ABOUT THIS TASK:
Change "Ajouter au panier" to "Add to cart" in the records below, and write out every line again with nothing else altered.

PROVIDED INFORMATION:
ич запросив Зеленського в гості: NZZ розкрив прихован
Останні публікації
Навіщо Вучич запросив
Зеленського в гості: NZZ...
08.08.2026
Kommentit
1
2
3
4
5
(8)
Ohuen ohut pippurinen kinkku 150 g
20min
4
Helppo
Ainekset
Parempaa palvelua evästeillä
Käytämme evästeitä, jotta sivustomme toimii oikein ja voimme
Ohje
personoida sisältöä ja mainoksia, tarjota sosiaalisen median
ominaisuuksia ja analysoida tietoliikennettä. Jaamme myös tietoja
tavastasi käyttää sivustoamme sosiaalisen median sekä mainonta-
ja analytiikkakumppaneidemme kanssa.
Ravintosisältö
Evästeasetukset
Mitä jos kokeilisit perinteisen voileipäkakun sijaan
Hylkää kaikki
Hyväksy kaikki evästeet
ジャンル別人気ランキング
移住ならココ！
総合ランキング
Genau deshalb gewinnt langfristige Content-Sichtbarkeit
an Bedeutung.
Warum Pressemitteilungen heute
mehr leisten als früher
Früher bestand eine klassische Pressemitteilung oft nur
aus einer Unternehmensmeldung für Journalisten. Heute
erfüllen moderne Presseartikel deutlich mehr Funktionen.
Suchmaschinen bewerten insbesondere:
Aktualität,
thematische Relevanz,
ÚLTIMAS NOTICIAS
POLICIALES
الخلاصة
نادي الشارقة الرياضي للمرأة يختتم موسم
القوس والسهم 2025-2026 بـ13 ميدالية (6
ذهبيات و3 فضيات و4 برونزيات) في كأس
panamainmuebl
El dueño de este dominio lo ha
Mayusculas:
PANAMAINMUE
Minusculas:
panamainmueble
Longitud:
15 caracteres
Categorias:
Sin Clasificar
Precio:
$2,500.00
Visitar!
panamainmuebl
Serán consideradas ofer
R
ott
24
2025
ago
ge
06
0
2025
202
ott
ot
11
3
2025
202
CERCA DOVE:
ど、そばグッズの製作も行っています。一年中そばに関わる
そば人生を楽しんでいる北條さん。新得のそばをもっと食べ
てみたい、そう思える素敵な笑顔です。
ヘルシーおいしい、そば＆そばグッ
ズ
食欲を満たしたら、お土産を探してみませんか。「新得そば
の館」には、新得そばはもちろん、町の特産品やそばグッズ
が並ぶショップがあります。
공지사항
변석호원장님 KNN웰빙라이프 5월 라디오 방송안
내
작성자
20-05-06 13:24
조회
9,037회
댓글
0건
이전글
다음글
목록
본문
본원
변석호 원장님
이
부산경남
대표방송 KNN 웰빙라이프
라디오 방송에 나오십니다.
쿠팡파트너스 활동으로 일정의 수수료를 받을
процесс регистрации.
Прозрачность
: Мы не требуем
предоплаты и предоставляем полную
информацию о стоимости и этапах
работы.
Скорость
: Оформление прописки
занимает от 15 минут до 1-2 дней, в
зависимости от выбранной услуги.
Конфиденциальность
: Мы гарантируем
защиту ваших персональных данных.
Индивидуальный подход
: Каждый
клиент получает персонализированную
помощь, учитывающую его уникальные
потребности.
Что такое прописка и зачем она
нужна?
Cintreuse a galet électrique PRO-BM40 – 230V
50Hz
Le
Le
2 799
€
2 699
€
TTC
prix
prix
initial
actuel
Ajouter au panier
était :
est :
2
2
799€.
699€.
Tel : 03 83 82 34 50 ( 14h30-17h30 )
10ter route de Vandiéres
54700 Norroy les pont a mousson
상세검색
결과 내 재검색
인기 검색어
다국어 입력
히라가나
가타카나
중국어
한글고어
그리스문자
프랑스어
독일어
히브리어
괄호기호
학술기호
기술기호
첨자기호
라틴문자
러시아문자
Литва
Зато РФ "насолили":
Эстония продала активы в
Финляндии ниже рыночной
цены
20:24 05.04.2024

RESPONSE BELOW:
ич запросив Зеленського в гості: NZZ розкрив прихован
Останні публікації
Навіщо Вучич запросив
Зеленського в гості: NZZ...
08.08.2026
Kommentit
1
2
3
4
5
(8)
Ohuen ohut pippurinen kinkku 150 g
20min
4
Helppo
Ainekset
Parempaa palvelua evästeillä
Käytämme evästeitä, jotta sivustomme toimii oikein ja voimme
Ohje
personoida sisältöä ja mainoksia, tarjota sosiaalisen median
ominaisuuksia ja analysoida tietoliikennettä. Jaamme myös tietoja
tavastasi käyttää sivustoamme sosiaalisen median sekä mainonta-
ja analytiikkakumppaneidemme kanssa.
Ravintosisältö
Evästeasetukset
Mitä jos kokeilisit perinteisen voileipäkakun sijaan
Hylkää kaikki
Hyväksy kaikki evästeet
ジャンル別人気ランキング
移住ならココ！
総合ランキング
Genau deshalb gewinnt langfristige Content-Sichtbarkeit
an Bedeutung.
Warum Pressemitteilungen heute
mehr leisten als früher
Früher bestand eine klassische Pressemitteilung oft nur
aus einer Unternehmensmeldung für Journalisten. Heute
erfüllen moderne Presseartikel deutlich mehr Funktionen.
Suchmaschinen bewerten insbesondere:
Aktualität,
thematische Relevanz,
ÚLTIMAS NOTICIAS
POLICIALES
الخلاصة
نادي الشارقة الرياضي للمرأة يختتم موسم
القوس والسهم 2025-2026 بـ13 ميدالية (6
ذهبيات و3 فضيات و4 برونزيات) في كأس
panamainmuebl
El dueño de este dominio lo ha
Mayusculas:
PANAMAINMUE
Minusculas:
panamainmueble
Longitud:
15 caracteres
Categorias:
Sin Clasificar
Precio:
$2,500.00
Visitar!
panamainmuebl
Serán consideradas ofer
R
ott
24
2025
ago
ge
06
0
2025
202
ott
ot
11
3
2025
202
CERCA DOVE:
ど、そばグッズの製作も行っています。一年中そばに関わる
そば人生を楽しんでいる北條さん。新得のそばをもっと食べ
てみたい、そう思える素敵な笑顔です。
ヘルシーおいしい、そば＆そばグッ
ズ
食欲を満たしたら、お土産を探してみませんか。「新得そば
の館」には、新得そばはもちろん、町の特産品やそばグッズ
が並ぶショップがあります。
공지사항
변석호원장님 KNN웰빙라이프 5월 라디오 방송안
내
작성자
20-05-06 13:24
조회
9,037회
댓글
0건
이전글
다음글
목록
본문
본원
변석호 원장님
이
부산경남
대표방송 KNN 웰빙라이프
라디오 방송에 나오십니다.
쿠팡파트너스 활동으로 일정의 수수료를 받을
процесс регистрации.
Прозрачность
: Мы не требуем
предоплаты и предоставляем полную
информацию о стоимости и этапах
работы.
Скорость
: Оформление прописки
занимает от 15 минут до 1-2 дней, в
зависимости от выбранной услуги.
Конфиденциальность
: Мы гарантируем
защиту ваших персональных данных.
Индивидуальный подход
: Каждый
клиент получает персонализированную
помощь, учитывающую его уникальные
потребности.
Что такое прописка и зачем она
нужна?
Cintreuse a galet électrique PRO-BM40 – 230V
50Hz
Le
Le
2 799
€
2 699
€
TTC
prix
prix
initial
actuel
Add to cart
était :
est :
2
2
799€.
699€.
Tel : 03 83 82 34 50 ( 14h30-17h30 )
10ter route de Vandiéres
54700 Norroy les pont a mousson
상세검색
결과 내 재검색
인기 검색어
다국어 입력
히라가나
가타카나
중국어
한글고어
그리스문자
프랑스어
독일어
히브리어
괄호기호
학술기호
기술기호
첨자기호
라틴문자
러시아문자
Литва
Зато РФ "насолили":
Эстония продала активы в
Финляндии ниже рыночной
цены
20:24 05.04.2024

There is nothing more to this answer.